He was embarrassed about getting caught on the A11, a fairly straight dual-carriageway that runs past Hethel on the way to Norwich. It happened while driving a prototype of the Evora 410 last January. "I was focused like hell on the car," he said. A police BMW clocked him from behind, the policeman who emerged recognising him but booking him anyway.
Gales insists he has the final say on the car's road manners. "I check that the car doesn't feel nervous, that it feels like an average driver can handle on the road, has a nice balance between ride and handling," he said. "And it can't have noises I don't like." Sign-off for him takes an hour, usually in the evening after he's finished work. Now he can't (the ban came into force directly after the court case) until well into February. He's also £832 lighter. No doubt Bahar would have hired a chauffeur in this situation, but Gales has done extremely well to drag Lotus out of the financial hole dug by his predecessor and that's partly because the company "turns around every pound twice" before deciding to spend it. So currently he's being picked up each morning by his head of manufacturing.

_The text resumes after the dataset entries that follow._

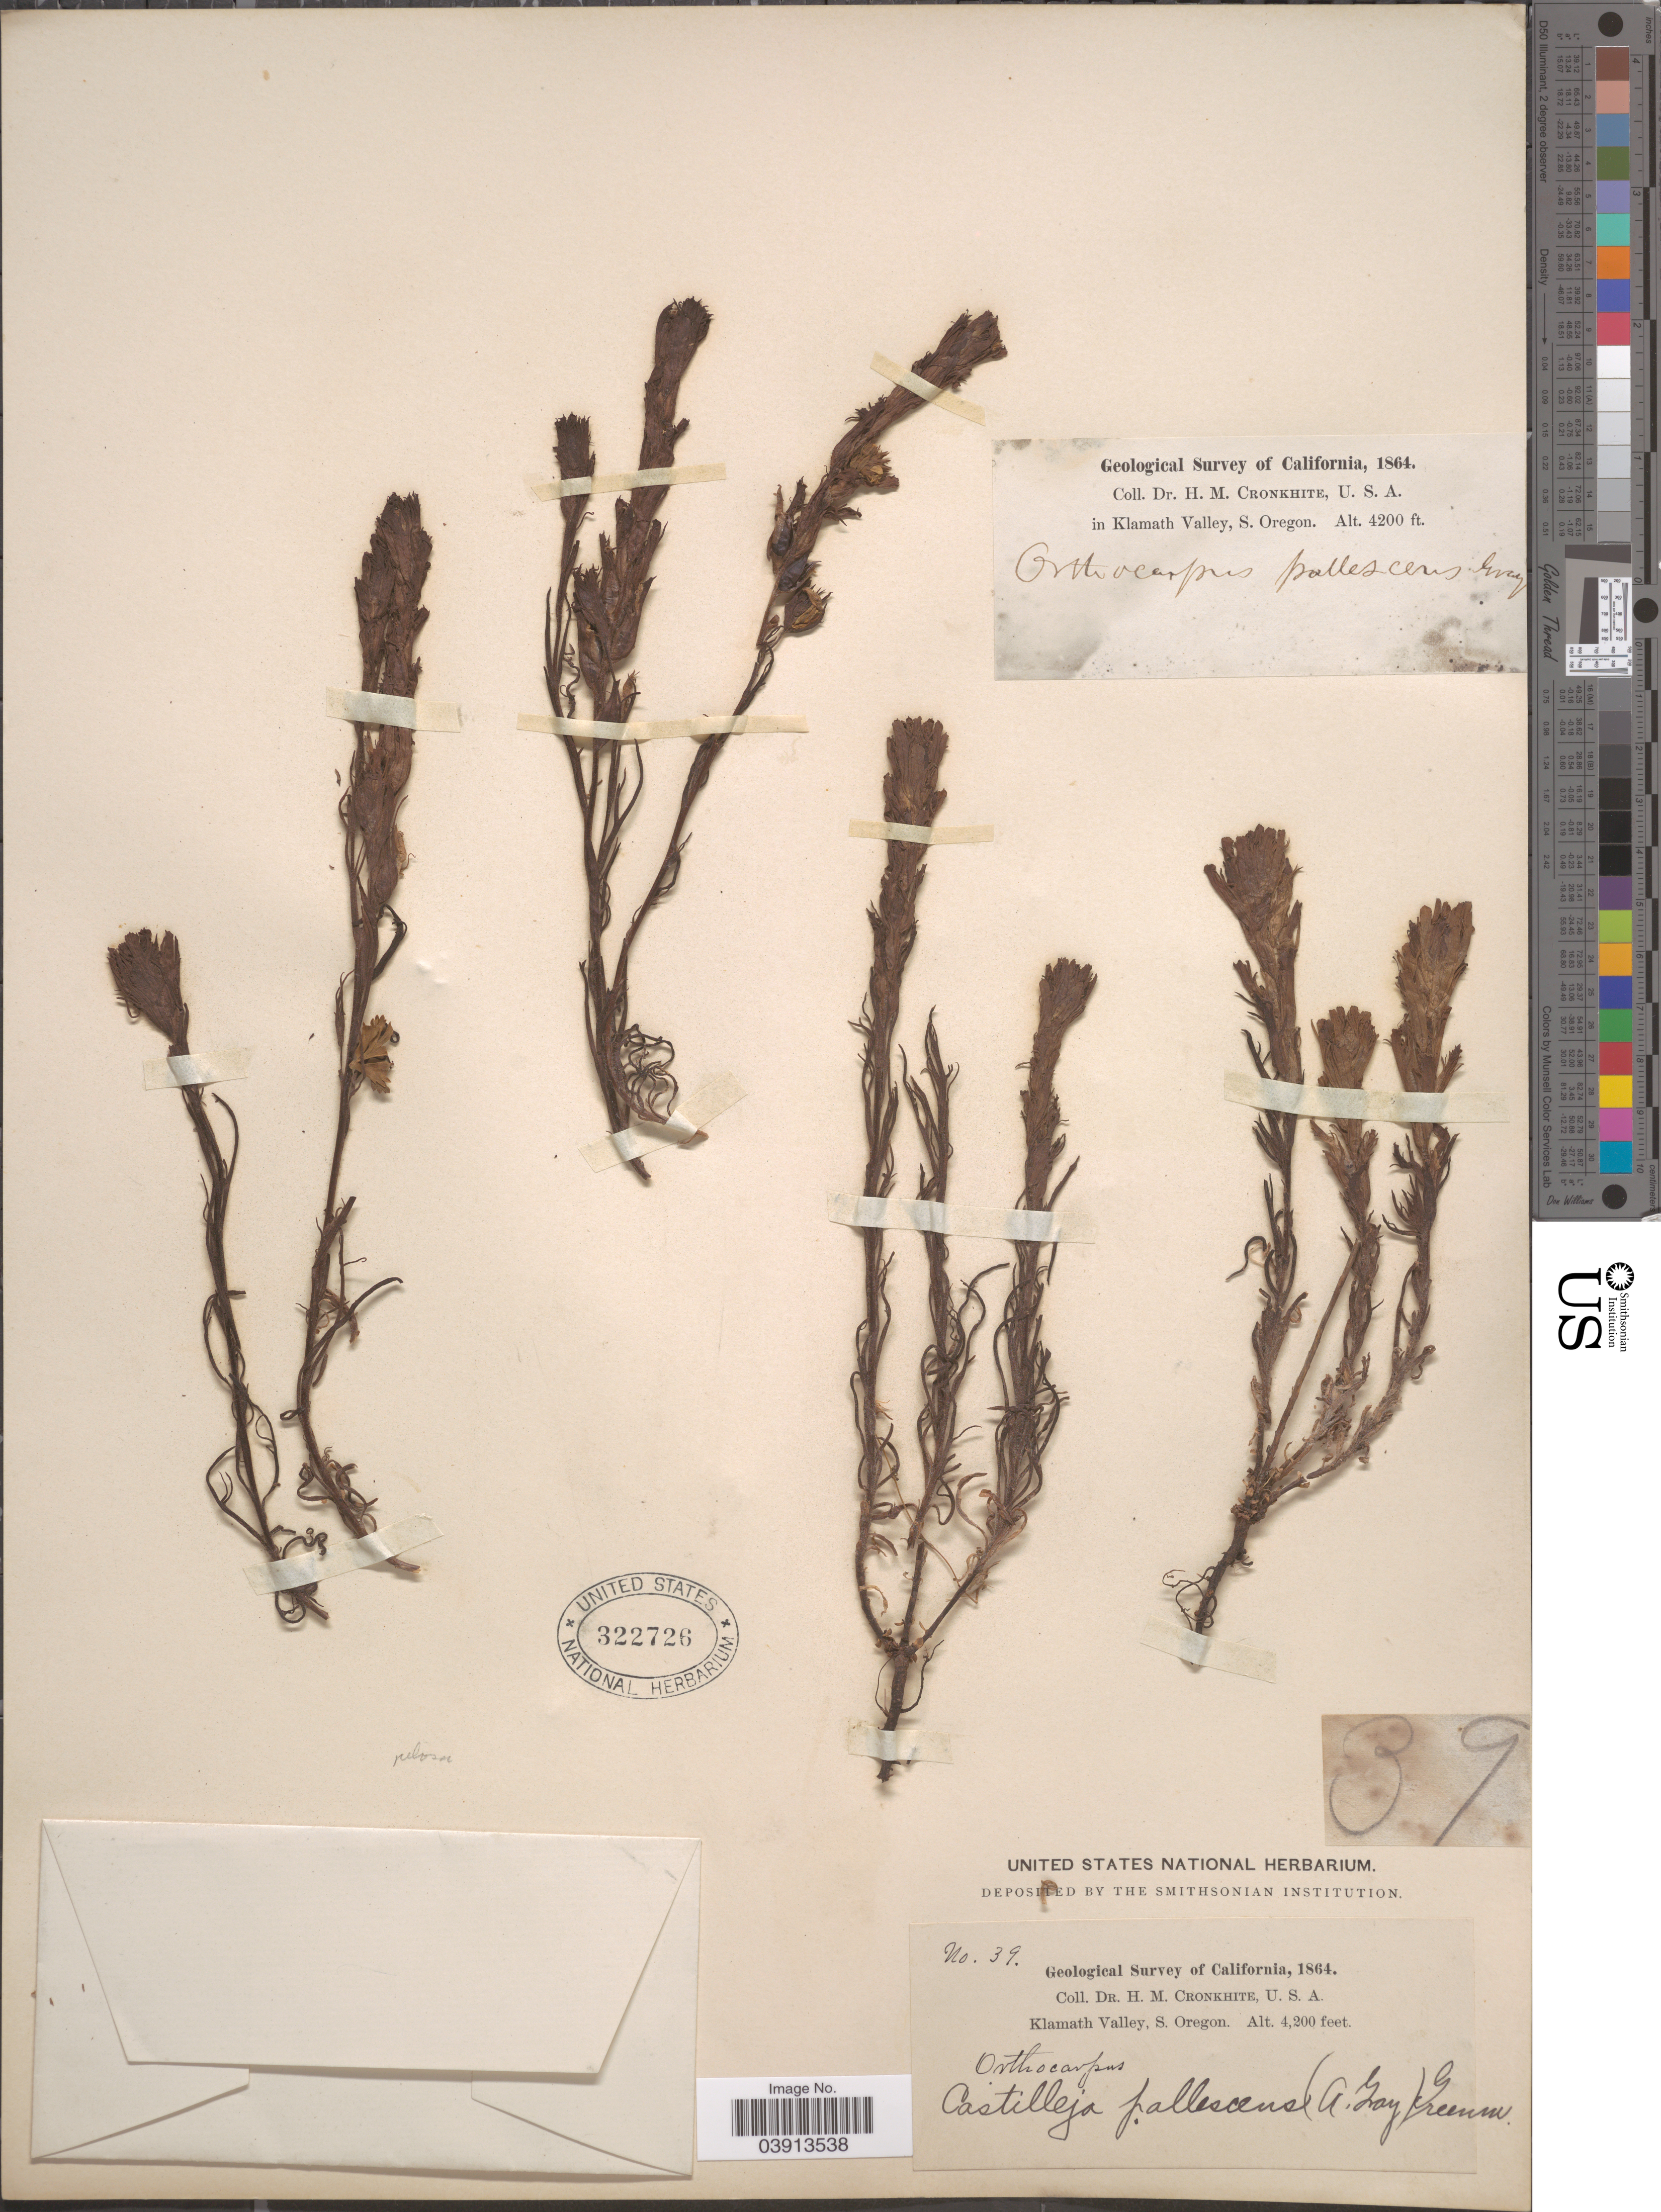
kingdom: Plantae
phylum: Tracheophyta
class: Magnoliopsida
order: Lamiales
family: Orobanchaceae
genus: Castilleja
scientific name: Castilleja pilosa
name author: (S. Watson) Rydb.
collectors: H. M. Cronkhite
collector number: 39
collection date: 1864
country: United States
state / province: Oregon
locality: Klamath Valley, S. Oregon.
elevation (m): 1280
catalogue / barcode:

Norwich magistrates were unlikely go too hard on Gales. The city has recently lost two high-profile companies, first when Britvic announced last year it was shutting its plant there and then earlier this year when Colman's Mustard, owned by Unilever, confirmed its exit. True, Lotus might not yet be in profit (this is the year, Gales promised), but Gales has certainly stabilised the company's finances to the point the company was viable enough to trigger a bidding war to buy it last year when Proton put it up for sale.
Staff numbers fell to around 800 but are now scheduled to rise again as the company can once more plan new models, something that hasn't happened since the Evora was launched back in 2009. There's even cautious talk of doing something with the giant, two-storey-high production hall that Bahar started but now lies abandoned; a soggy-bottomed skeleton reminding Lotus employees of past excesses on a daily basis.
As new cars come on stream, these parts will now come from Geely, allowing Lotus to take advantage of premium Volvo bits, for example. "Geely has many nice parts; that's the important thing, that they have bits to allow us to make a class-leading sports car," he said. The chassis will still have to be bespoke, but headlights, electrical systems and so on will come from Geely or their global suppliers, complete with pre-negotiated discounts and reliable quality. "Sports suppliers are notoriously unreliable sometimes," he added.
What happens to the £30,000 Elise in the new era is another question. "I frankly believe manufacturers of small sports cars will find it tough to survive," he says, without explicitly answering the question of whether the Elise will or won't be a survivor. Increased legislation and the need to turn a profit conspire against it. "Sales volumes are notoriously low, investment is notoriously high so you need to do your investment well. So it's not an easy task, but the juicy markets seem to be a bit more upmarket," he said.
So maybe it's time for another Esprit? "For brand building Lotus needs something above the Evora," he agreed. "It needs a poster car again."